Name every hot dog style that the opening paragraph of the hot dog text below mentions.

Extracted text »
######

Putting On The Dog . . . Chicago Style, That Is
Left click on hot dog.
We all have our guilty pleasures. Mine is an occasional hot dog. Coney Island style with its chili topping, Red Hots from Maine or Chicago style with its unique combination of condiments. They’re all delicious, but I have to admit they always taste better at a ball game. However, you can come very close preparing your own. Why not try the Chicago style?
All beef hot dogs with natural casing (The natural casing produces the required snap when you bite into it.)
High quality hot dog buns, preferably poppy seed
Yellow mustard (not brown or Dijon; ketchup is a definite no-no)
Sweet pickle relish (yes, the neon green one)
White onion, chopped (Vidalia is a good choice.)
Ripe tomato, sliced into thin wedges
Crunchy dill pickle spears (neither too spicy nor sour)
1. Bring water to a boil in a pot with a steamer insert. Steam hot dogs for 5 to 6 minutes.
2. Steam rolls until heated through.
3. Place each hot dog in a bun.
4. Squirt yellow mustard directly on hot dog preferably in a zigzag pattern.
5. Add a generous amount of sweet relish
6. Place chopped onions on top of dog.
7. Place two tomato wedges between the top of the dog and the bun
8. Place pickle spears between dog and bottom of the bun.
9. Place sport peppers, either two whole or sliced, on top of dog.
10. Sprinkle a dash of celery salt over dog. Chow down!
These Dogs Are Hot!
by Victor Ribaudo
Hot dogs are funny things. No matter how sophisticated your tastes are, you still crave them – especially this time of year. After all, they are a mainstay at baseball games and backyard barbecues. We New Yorkers also have our hot dog street vendors. Two-to-go as you stroll Midtown on a sunny day – nothing like it. Any way you can get them, you do. I’m certainly no exception.
Hot dogs – or Franks, as we called them when I was a kid – have always been a personal favorite. Mom would pop them into the broiler during the winter months or on a grill during the summer. At the same time she’d lay out those frozen French fries on a baking sheet and place them in the oven. All that was left was the warming of some baked beans and sauerkraut and boy, a feast was born. It was like a day off for her, since her meals usually consisted of two hour stints in the kitchen. This was a 20 minute fix for a hungry family.
Sauerkraut and mustard toppings were de rigueur when I was young. As I hit the New York City pavement my first year of college I discovered the onions in tomato sauce so generously offered by the hot dog vendors. I don’t know what goes into that stuff, but it’s addictive. Of course, being obsessed with food as I am, I wanted more. That’s when I ventured into the college hangouts for an eclectic array of toppings. Raw onions, sweet relish and melted cheddar were my first foray into that world. Then, of course, there were chili dogs. Sloppy, but heavenly. Did I stop there? No. I wanted some pork, so I began to request crispy bacon with my dogs. Hey, I was in my late teens and early twenties. That was health food to me back then.

######

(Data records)
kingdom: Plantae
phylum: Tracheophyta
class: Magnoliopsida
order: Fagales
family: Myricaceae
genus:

######

Expected answer » Coney Island style, Red Hots from Maine, Chicago style